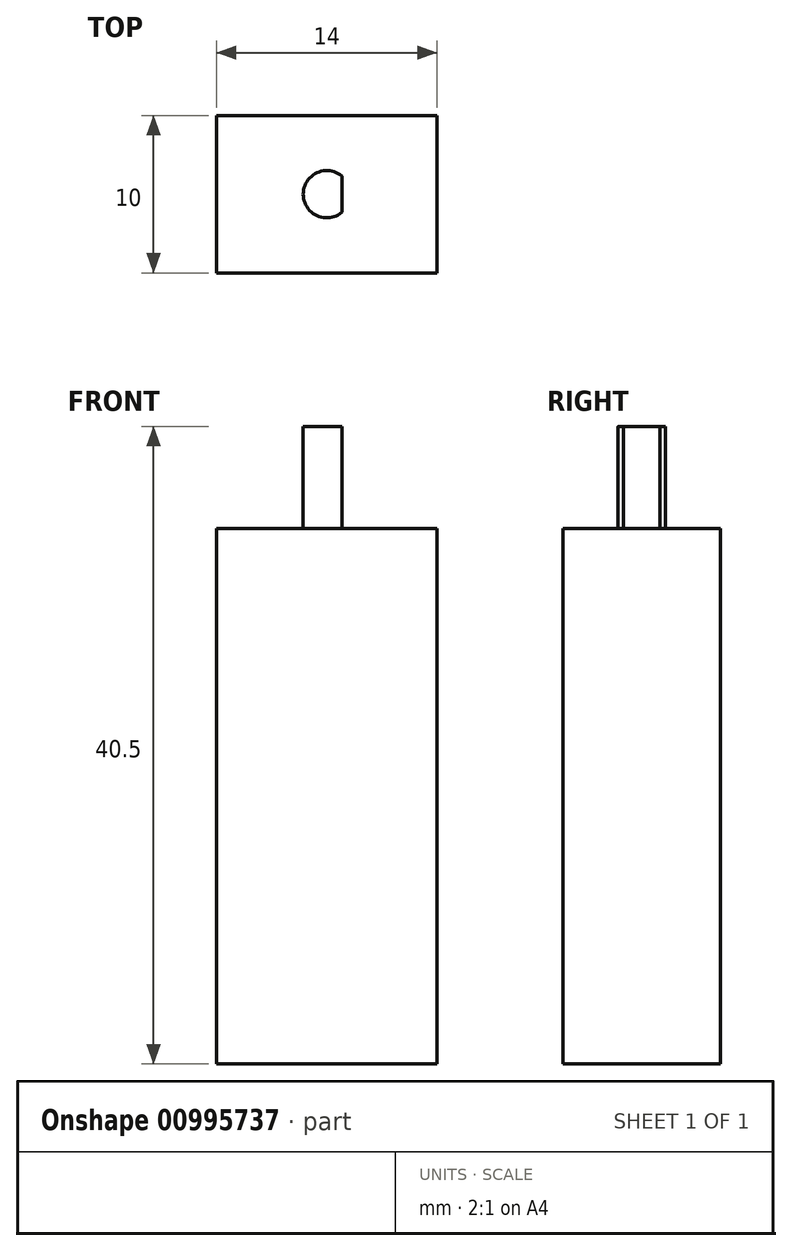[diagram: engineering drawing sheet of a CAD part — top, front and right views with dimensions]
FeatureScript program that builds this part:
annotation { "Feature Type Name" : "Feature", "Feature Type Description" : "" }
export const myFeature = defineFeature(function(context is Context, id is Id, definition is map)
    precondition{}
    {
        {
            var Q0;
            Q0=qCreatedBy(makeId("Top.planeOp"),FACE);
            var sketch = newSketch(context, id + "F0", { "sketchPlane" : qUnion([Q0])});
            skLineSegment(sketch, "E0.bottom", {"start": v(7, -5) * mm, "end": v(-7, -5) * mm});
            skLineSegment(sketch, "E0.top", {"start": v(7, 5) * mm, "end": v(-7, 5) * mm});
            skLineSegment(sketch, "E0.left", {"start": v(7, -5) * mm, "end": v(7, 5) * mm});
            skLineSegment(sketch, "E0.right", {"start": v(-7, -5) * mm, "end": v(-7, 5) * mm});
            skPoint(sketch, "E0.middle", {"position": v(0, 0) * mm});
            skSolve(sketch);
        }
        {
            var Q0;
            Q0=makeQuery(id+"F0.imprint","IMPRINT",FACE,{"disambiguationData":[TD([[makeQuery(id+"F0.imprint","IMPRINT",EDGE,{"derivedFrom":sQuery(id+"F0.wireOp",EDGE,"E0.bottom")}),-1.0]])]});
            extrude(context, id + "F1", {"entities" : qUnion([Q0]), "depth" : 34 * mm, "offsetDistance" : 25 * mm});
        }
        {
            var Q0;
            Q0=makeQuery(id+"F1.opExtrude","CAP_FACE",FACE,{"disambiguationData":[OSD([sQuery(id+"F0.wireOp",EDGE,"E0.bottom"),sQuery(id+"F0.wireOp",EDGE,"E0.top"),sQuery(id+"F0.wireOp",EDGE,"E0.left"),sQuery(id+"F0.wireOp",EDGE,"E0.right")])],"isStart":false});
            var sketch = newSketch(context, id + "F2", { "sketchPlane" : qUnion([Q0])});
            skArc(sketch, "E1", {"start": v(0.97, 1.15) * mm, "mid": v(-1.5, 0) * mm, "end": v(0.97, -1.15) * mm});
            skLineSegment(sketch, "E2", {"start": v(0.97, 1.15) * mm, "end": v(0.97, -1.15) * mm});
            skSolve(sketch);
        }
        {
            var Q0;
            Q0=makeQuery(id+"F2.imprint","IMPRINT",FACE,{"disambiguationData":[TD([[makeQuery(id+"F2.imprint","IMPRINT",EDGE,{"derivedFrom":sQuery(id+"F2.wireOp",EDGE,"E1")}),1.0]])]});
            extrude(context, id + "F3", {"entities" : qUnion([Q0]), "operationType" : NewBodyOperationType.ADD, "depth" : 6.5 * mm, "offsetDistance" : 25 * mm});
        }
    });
################
▸ **Exercise prompt**:
State how many lines of the records contain the string "depth", treating uppercase and lowercase letters as different. Give only the number.

▸ **Solution for this task**:
2